▶ EXTRACT PROVIDED
↓↓↓
We run each algorithm for 1000 epochs, report the time taken and the accuracy achieved. The time taken tells us the fastest algorithm among those being considered, and also at the same time, its accuracy should at least be on par with other slower algorithms.
% 22671.17363 sec
\begin{center}
    \begin{table}[!h]
    \caption{Time taken for 1000 epochs and resultant NAED (lower is better)}
    \centering
    \begin{tabular}{||c|c c||}
        \hline
        Algorithm & Time (seconds) & NAED \\ 
         \hline\hline
         DRMIME (50 epochs) & \textbf{58} & 0.02037\\
         \hline
         NMI & 60 & 0.02503\\
         \hline
         AMI & 620 & 0.02942\\ 
         \hline
         DRMIME & 1425 & \textbf{0.00368} \\ 
         \hline
         MMI & 2904 & 0.00598\\
         \hline
         JHMI & 1859 & 0.00605\\
         \hline
         NCC & 3804 & 0.00697\\
          \hline
         MSE & 2847 & 0.02918\\ [1ex] 
        \hline
    \end{tabular}
    \label{tab:perf_table1}
\end{table}
\end{center}

From Table \ref{tab:perf_table1}, we can infer that while our algorithm attains the best NAED, it ranks third in terms of time taken to execute 1000 epochs. While AMI and NMI are faster, they are almost an order of magnitude worse in terms of the NAED performance.
↑↑↑
▶ PROVIDED RECORDS
↓↓↓
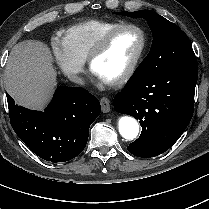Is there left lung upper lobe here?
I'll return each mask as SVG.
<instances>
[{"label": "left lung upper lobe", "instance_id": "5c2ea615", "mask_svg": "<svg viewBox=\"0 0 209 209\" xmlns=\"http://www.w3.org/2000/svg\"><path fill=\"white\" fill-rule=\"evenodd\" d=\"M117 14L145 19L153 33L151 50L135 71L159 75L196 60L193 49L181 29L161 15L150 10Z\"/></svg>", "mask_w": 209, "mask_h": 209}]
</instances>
↑↑↑
↓↓↓
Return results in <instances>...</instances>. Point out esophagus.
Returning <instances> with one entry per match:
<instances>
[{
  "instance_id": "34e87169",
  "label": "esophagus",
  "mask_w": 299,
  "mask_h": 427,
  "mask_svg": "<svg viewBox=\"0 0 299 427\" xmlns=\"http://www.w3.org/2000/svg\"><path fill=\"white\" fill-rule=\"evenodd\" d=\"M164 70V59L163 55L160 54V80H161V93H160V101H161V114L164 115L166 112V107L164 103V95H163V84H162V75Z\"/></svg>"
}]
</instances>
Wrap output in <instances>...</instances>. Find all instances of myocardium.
↑↑↑
▶ REQUIRED ACTIONS
[A] According to the algorithm timing excerpt, which algorithm attains the best NAED?
[B] Carry on writing the algorithm timing excerpt, starting after its final sentence.
The entries come from a separate source, not from the algorithm timing excerpt.

▶ RESULTS
[A] DRMIME, with an NAED of 0.00368.

[B]
Since this is a tradeoff between time and efficiency, DRMIME can perform extremely well at both ends of the spectrum. For instance, while individual epochs on AMI and NMI might be faster, we can achieve comparable accuracy by running DRMIME for much less epochs; within 50 epochs of optimization DRMIME achieves an NAED of 0.02037 taking only 58 seconds. The reason for a single epoch taking longer for DRMIME can be attributed to the fact that it works with batched data.

Also as a note, only DRMIME and AMI are GPU compatible, while the remaining algorithms run on CPU.

\subsection{Ablation study}
\label{sec:ablation}
In this section we perform several ablation studies to have an understanding of the roles of all the components used in DRMIME, such as multi-resolution pyramids, matrix exponential and smart feature selection via Canny edge detection. We compare the performance of DRMIME to versions of it without using the aforementioned components.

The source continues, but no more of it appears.